● Collected material:
----------------

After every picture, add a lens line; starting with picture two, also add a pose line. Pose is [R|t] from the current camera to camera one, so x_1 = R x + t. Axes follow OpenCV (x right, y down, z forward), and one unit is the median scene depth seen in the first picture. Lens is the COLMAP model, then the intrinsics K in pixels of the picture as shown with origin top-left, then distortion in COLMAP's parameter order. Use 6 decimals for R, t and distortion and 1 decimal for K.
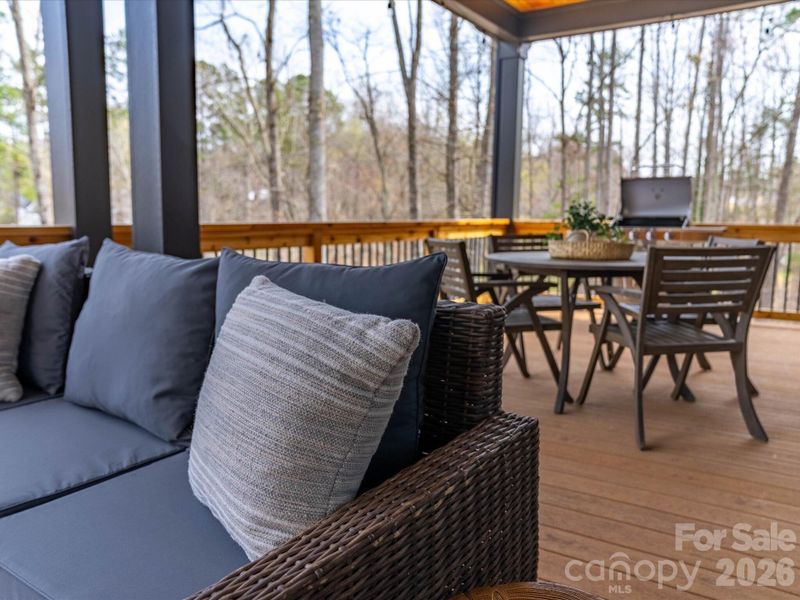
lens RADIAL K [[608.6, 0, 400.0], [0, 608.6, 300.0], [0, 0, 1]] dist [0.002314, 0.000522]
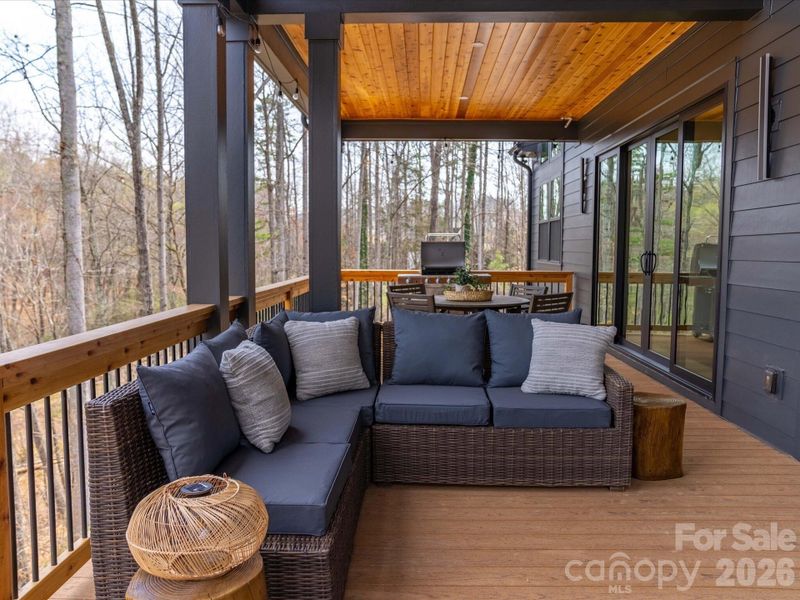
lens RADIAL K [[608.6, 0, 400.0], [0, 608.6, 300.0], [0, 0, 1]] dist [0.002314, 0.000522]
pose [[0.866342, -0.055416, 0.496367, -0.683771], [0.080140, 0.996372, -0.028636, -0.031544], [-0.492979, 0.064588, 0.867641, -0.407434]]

----------------

● Work instructions:
Copy every line of text in the material above, word for word, and leave the pictures out.

● Worked solution:
After every picture, add a lens line; starting with picture two, also add a pose line. Pose is [R|t] from the current camera to camera one, so x_1 = R x + t. Axes follow OpenCV (x right, y down, z forward), and one unit is the median scene depth seen in the first picture. Lens is the COLMAP model, then the intrinsics K in pixels of the picture as shown with origin top-left, then distortion in COLMAP's parameter order. Use 6 decimals for R, t and distortion and 1 decimal for K.
lens RADIAL K [[608.6, 0, 400.0], [0, 608.6, 300.0], [0, 0, 1]] dist [0.002314, 0.000522]
lens RADIAL K [[608.6, 0, 400.0], [0, 608.6, 300.0], [0, 0, 1]] dist [0.002314, 0.000522]
pose [[0.866342, -0.055416, 0.496367, -0.683771], [0.080140, 0.996372, -0.028636, -0.031544], [-0.492979, 0.064588, 0.867641, -0.407434]]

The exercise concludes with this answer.